Significance. If the two-stage separation reliably converts contrastive feedback into stable, dense process rewards that resolve the sparse-outcome instability identified in prior RL memory work, the framework could advance long-horizon memory management for personalized LLM agents by providing both interpretability (via the explicit guideline) and empirical gains. The cognitive analogy and explicit decoupling of guideline induction from policy optimization are conceptually attractive strengths.
major comments (3)
- [Abstract] Abstract: the central claims of 'consistent improvements over strong baselines with favorable robustness, transferability, and efficiency' are stated without any quantitative metrics, error bars, baseline descriptions, or ablation results, preventing assessment of effect sizes or whether the two-stage procedure actually outperforms direct RL or static rules.
- [Method] Description of the two-stage framework: the guideline produced by contrastive feedback in stage 1 is used directly to define the process rewards in stage 2, creating a circular dependency in which the RL optimization target is shaped by the same learned component without an independent external benchmark or validation that the guideline is optimal or general.

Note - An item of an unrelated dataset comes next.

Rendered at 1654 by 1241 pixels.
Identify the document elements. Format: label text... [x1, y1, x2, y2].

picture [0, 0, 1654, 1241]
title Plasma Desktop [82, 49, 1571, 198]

- [Experiments] Evaluation section: no ablation, convergence argument, or analysis is supplied demonstrating that the induced guideline measurably reduces reward sparsity or variance in the multi-turn RL stage, despite the abstract explicitly identifying sparse outcome rewards as the source of instability in prior work.
minor comments (1)
- The term 'textual gradients' is used without a formal definition or worked example showing how contrastive pairs are converted into an update rule for the guideline.
Simulated Author's Rebuttal
We thank the referee for the constructive comments and positive recognition of the conceptual contributions. We address each major comment point by point below, clarifying our approach where needed and committing to revisions that strengthen the presentation without altering the core claims.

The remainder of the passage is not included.